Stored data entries
■ ■ ■ ■

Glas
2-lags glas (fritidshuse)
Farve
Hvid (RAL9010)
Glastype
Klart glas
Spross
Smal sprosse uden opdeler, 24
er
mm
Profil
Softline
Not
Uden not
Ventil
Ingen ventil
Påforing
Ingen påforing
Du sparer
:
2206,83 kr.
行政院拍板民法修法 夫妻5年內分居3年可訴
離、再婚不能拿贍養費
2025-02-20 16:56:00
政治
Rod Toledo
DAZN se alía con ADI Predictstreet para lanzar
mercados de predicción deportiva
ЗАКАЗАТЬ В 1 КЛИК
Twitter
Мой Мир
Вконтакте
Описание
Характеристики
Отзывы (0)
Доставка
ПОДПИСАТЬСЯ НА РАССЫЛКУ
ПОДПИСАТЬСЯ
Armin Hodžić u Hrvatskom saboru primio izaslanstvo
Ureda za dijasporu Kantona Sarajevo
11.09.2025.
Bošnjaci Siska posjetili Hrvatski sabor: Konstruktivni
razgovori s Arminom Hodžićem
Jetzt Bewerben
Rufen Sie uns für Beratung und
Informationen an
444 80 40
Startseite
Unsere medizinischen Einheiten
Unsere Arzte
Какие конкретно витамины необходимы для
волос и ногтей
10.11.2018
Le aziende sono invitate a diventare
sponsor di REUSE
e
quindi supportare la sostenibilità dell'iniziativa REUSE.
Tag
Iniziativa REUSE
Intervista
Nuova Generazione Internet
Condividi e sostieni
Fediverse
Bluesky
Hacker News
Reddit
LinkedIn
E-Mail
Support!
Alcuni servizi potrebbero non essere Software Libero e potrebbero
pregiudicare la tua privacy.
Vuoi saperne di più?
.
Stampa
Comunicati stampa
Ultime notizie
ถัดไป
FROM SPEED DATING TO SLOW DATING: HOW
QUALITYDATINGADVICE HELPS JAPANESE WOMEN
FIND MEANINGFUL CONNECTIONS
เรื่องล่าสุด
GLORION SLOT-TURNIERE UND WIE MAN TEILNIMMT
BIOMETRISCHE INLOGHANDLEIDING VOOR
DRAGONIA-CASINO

■ ■ ■ ■

_DIRECTIONS_
Wherever the string "REUSE" appears in the data above, copy the line it sits in.

_REPLY_
sponsor di REUSE
quindi supportare la sostenibilità dell'iniziativa REUSE.
Iniziativa REUSE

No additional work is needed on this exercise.